You need to start slowly without blaming your partner. Tell them that you are eager to try new things and look for compromises. This honest conversation between you and your partner is crucial for establishing a plan of action. Also, it will help you to understand that you both are on the same page.
Don’t take any measures (like getting sex toys) before you speak to your partner. If you can’t discuss your sex life openly, consider seeing a therapist together.
Explore your sexuality
If you are the one who doesn’t feel comfortable discussing issues in the bedroom, consider exploring your own sexuality first.
You need to know what excites you in sex and what kind of fantasies you want to live out. To do so, start with masturbation. It doesn’t only feel good, but it can also help to boost your libido and relieve extra tension. Consider getting sex toys for solo play (realistic sex dolls, dildos, penis rings, clit vibrators).
Other than that, you can also try watching erotic videos. Indeed, porn can’t be an alternative to sexual education. However, it can help you to see diversity of sexual narratives and explore your fantasies. You can be aroused by things you couldn’t even think of before.
If you have mental blocks that ruin your sex life, take a class on sex education or see a sex therapist. Professionals can help you to increase your self-esteem, understand your own sexuality, and clear sexual blocks.
Discuss your fantasies
To bring the sexual spark back, aim to explore your crazy fantasies with your significant other. Find a moment when you both are relaxed and ask your partner about their desires.
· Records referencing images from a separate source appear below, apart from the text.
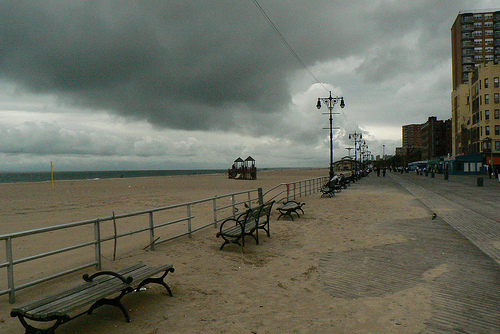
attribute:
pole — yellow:
[41, 160, 58, 187]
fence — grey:
[6, 172, 331, 298]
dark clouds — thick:
[0, 0, 458, 135]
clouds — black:
[1, 0, 498, 145]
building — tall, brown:
[468, 54, 498, 175]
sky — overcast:
[2, 0, 499, 164]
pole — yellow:
[47, 158, 57, 190]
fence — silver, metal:
[27, 201, 202, 259]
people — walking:
[374, 158, 450, 180]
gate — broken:
[100, 212, 157, 264]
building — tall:
[460, 24, 498, 157]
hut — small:
[242, 157, 258, 182]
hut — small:
[226, 155, 245, 182]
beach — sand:
[38, 151, 254, 305]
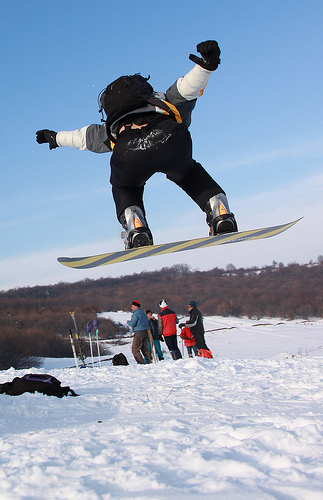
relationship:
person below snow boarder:
[157, 300, 182, 362] [37, 41, 238, 251]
Tell them that they can trust you. Needless to say, you shouldn’t make fun of their fantasies. Different people like different things- easy like that!
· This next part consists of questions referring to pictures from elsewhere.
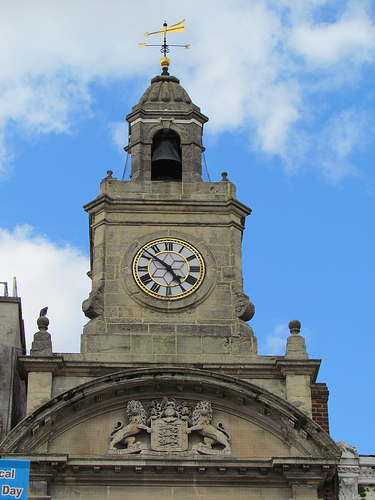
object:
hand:
[166, 265, 181, 284]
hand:
[142, 248, 172, 271]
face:
[200, 403, 208, 416]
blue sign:
[0, 458, 32, 499]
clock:
[121, 230, 217, 313]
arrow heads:
[144, 31, 149, 38]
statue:
[148, 396, 192, 452]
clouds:
[0, 0, 375, 353]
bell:
[151, 141, 181, 163]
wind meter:
[138, 19, 191, 70]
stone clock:
[80, 18, 259, 354]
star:
[152, 253, 186, 285]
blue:
[255, 188, 375, 314]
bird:
[39, 306, 48, 317]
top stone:
[37, 316, 50, 326]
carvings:
[108, 400, 155, 455]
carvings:
[183, 400, 232, 457]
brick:
[311, 382, 330, 437]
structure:
[6, 363, 338, 453]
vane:
[144, 19, 186, 38]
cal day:
[0, 466, 24, 498]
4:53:
[133, 237, 207, 301]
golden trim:
[131, 235, 207, 301]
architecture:
[0, 19, 375, 500]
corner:
[1, 458, 36, 499]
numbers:
[165, 286, 172, 296]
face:
[132, 238, 206, 301]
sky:
[3, 0, 375, 456]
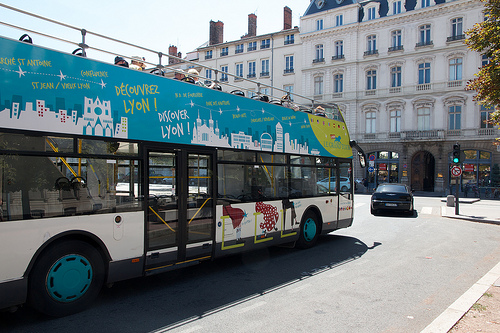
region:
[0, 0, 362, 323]
white and green double-decker bus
If your partner suggests something you don’t like, try to explain to them your reasons. Also, consider taking your loved one’s ideas under consideration.
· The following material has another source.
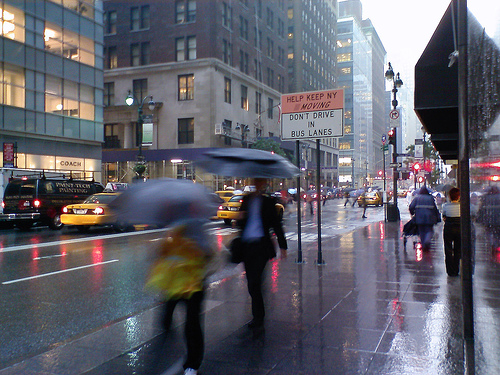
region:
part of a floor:
[323, 270, 365, 332]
Other than that, start acting sexy. One naughty message in the middle of the day can change your and your partner’s attitudes towards sex.
Don’t be afraid to use props and outfits! Your bedroom is not a real world; you can be whoever you want (even if you’re going to be an Iron Man for the night!). All these things will diversify your sex life and make it exciting again!
Take care of yourself
In order to refresh your focus and build sexual tension, consider taking a break. There are so many things you can do for your own pleasure: a weekend with your friends, a trip with your parents, dancing class, etc. Expose yourself to new experiences in order to stimulate your partner’s interest.
Being around someone who is full of energy and impressions always feels good! Plus, being apart for some time can be that healthy change you needed all this time!
Wasn’t it exciting to go on dates with your boo at the beginning of your relationship? You need to recall that feeling and start dating again! It doesn’t mean you should register on Tinder and look for other people to date. You will always have a chance to do this. Right now, you need to focus on connecting on an emotional level with your partner.
Forget about scheduled quickies and ask your partner out on a date. Let it be something truly unusual this time! Surprise them by taking them to another city or getting a skydiving course for two.
Engaging in new activities together can help you to reinvigorate adrenaline, dopamine, and serotonin. Releasing these happy hormones will significantly improve your relationship and sex life.
The bottom line
If you are not satisfied with your current sex life, make sure to speak to your partner about what worries you. Together you will be able to come up with an effective action plan.
Listen to your partner carefully and consider expressing your sexual fantasies to each other. Remember about the importance of exposing yourself to new experiences and engaging in activities with your partner.
Following these simple recommendations will make you want to jump into bed with your loved one and spend at least a couple of days there!